Yesterday was the kind of perfect August day in Maine that gives it the reputation for being vacationland. The sky was a deep blue without even one speck of cloud to worry it. The day was warm but not hot, and the humidity was blessedly low. Oh, summer!

I invited my friend Barbara Penrod over to celebrate her birthday, and I made her lunch, which we ate on the patio. I won’t lie. The gardens are, shall we say, a little frowsy by late summer. Most everything is gone by, and the foliage has a dry, ragged look. Still, the bee balm was enough in bloom so that we had a splash of red and a constant whir of feeding hummingbirds. The scarlet runner beans still looked lush and cheerful, and the backyard was filled with the songs of crickets and cicadas.

Here is what I served: chicken salad with dried cranberries, celery, and roasted pecans, all arranged on bed of lettuce bordered by triangles of tomatoes, local, of course; homemade cornbread; and green grapes. For dessert we had cream and cherry parfaits along with lemon-frosted shortbread. Barbara is a very appreciative guest and, I’m happy to report, a good eater. However, when she said, “That shortbread is to die for,” I knew the meal was a success. I also knew her gift would be a success as I had bought a blue-swirl plate from a Maine potter and filled it with some of the shortbread.

Eating and talking, we spent a good part of the afternoon on that sunny patio, with the dog alternately begging for handouts and running around the fenced-in backyard. After Barbara left, I felt happy and content. I had gotten up very early to make the cornbread, the shortbread, and the parfaits. The night before, I had roasted the chicken for the salads. All of the food was simple to make, but it took time, something that Americans never seem to have enough of, and ultimately what I gave Barbara was the gift of my time. And it felt good to give this gift.

Cherry Parfait
Cherry Parfait

Here is the recipe for the cherry parfait. I got the recipe from my friend Beth Clark, and she, in turn, got it from her aunt.

1 cup whipping cream
1 cup sour cream
3 tablespoons of sugar
1 can of cherries (I used bing cherries canned in Oregon.)
1 teaspoon of vanilla
dash of salt

Whip cream with sugar, vanilla, and salt. Fold in sour cream. Alternate layers of cherries with whipped cream mixture in parfait glasses, beginning with cherries and ending with cream. Top with cherry. Chill.

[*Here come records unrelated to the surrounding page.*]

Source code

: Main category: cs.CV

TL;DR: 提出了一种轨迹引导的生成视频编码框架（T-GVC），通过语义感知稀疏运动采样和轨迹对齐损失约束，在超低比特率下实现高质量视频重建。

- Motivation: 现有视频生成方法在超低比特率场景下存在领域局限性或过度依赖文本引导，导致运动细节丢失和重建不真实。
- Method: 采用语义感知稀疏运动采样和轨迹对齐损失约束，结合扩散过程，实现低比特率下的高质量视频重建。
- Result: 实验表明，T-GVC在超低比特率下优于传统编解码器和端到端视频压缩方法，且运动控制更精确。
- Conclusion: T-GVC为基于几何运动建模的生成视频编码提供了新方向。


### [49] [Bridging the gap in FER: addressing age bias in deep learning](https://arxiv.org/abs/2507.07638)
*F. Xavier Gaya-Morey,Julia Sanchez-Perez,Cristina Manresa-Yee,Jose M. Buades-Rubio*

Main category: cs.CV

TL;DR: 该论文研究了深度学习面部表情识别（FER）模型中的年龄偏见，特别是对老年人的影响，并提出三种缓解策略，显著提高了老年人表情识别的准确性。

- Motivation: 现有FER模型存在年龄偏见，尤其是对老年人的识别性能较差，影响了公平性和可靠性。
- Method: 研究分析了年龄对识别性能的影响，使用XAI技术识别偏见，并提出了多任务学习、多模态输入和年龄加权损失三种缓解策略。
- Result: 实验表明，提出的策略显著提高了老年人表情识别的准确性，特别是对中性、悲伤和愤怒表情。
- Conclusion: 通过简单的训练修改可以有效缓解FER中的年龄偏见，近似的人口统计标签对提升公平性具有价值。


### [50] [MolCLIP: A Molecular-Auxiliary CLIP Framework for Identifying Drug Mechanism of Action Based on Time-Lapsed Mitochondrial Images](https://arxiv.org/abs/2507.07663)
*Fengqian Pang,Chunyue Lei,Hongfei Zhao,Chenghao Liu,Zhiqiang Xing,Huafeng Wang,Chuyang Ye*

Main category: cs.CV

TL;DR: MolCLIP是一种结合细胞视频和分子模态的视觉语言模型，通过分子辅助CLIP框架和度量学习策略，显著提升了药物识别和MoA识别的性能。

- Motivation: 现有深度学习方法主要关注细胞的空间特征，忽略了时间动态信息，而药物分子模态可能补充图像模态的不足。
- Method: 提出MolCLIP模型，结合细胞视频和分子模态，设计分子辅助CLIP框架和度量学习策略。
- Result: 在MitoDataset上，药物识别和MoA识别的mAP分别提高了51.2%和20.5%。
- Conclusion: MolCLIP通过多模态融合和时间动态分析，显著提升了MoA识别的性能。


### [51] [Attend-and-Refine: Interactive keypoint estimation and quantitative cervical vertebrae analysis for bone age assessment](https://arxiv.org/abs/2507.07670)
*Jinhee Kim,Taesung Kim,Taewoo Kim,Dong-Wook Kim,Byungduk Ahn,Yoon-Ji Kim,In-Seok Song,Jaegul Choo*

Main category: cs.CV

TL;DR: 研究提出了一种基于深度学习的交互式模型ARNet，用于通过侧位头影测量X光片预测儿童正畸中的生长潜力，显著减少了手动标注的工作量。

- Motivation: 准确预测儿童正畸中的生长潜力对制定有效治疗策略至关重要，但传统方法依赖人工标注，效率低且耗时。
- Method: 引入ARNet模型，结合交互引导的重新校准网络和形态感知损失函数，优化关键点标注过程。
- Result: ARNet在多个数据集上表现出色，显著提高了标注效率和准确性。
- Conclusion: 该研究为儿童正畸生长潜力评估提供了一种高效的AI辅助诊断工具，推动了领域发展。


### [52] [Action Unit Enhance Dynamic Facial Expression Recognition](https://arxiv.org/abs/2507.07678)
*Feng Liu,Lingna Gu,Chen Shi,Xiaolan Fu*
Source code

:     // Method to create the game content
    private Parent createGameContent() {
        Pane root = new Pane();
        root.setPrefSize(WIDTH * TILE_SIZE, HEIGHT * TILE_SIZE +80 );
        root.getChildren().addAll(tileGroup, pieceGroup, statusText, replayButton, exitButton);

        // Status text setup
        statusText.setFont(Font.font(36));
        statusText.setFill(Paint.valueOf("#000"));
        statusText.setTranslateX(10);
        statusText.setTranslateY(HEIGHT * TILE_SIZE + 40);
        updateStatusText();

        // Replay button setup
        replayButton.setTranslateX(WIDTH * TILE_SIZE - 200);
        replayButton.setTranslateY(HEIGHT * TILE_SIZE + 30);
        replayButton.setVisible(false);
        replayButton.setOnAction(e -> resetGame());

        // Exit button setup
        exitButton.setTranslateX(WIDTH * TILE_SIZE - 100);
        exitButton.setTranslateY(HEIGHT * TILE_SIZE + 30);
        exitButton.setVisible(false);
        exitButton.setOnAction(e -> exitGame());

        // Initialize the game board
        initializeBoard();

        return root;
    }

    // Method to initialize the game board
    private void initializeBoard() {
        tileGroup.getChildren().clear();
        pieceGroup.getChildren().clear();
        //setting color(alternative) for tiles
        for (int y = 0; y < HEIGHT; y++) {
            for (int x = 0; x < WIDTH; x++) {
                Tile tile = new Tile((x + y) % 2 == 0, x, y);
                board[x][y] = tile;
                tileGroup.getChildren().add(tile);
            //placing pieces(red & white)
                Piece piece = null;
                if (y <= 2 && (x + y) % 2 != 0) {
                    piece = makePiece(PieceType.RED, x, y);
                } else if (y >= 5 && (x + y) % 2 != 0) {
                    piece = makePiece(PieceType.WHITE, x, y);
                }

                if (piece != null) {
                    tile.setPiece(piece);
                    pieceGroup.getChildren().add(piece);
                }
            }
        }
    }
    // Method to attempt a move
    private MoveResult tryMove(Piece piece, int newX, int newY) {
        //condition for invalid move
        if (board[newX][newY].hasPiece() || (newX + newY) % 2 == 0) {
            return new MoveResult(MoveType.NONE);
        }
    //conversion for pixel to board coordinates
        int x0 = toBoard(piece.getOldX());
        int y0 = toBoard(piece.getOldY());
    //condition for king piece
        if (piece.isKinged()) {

The shortbread “to die for” is a recipe from the New York Times Cook Book (published in 1961), but I’m convinced that the secret to its deliciousness is the brand of butter I use—Kate’s Butter, made by the Patry family in Old Orchard Beach, Maine. (Their website is On the box of butter, it says that the butter is made without dyes or preservatives and that the milk comes from cows that have not been treated with artificial growth hormones. Whatever the case may be, Kate’s butter is quite simply the best commercial butter I have ever tasted, and once I went down Kate’s buttery road, there was no turning back. It is the only butter I use.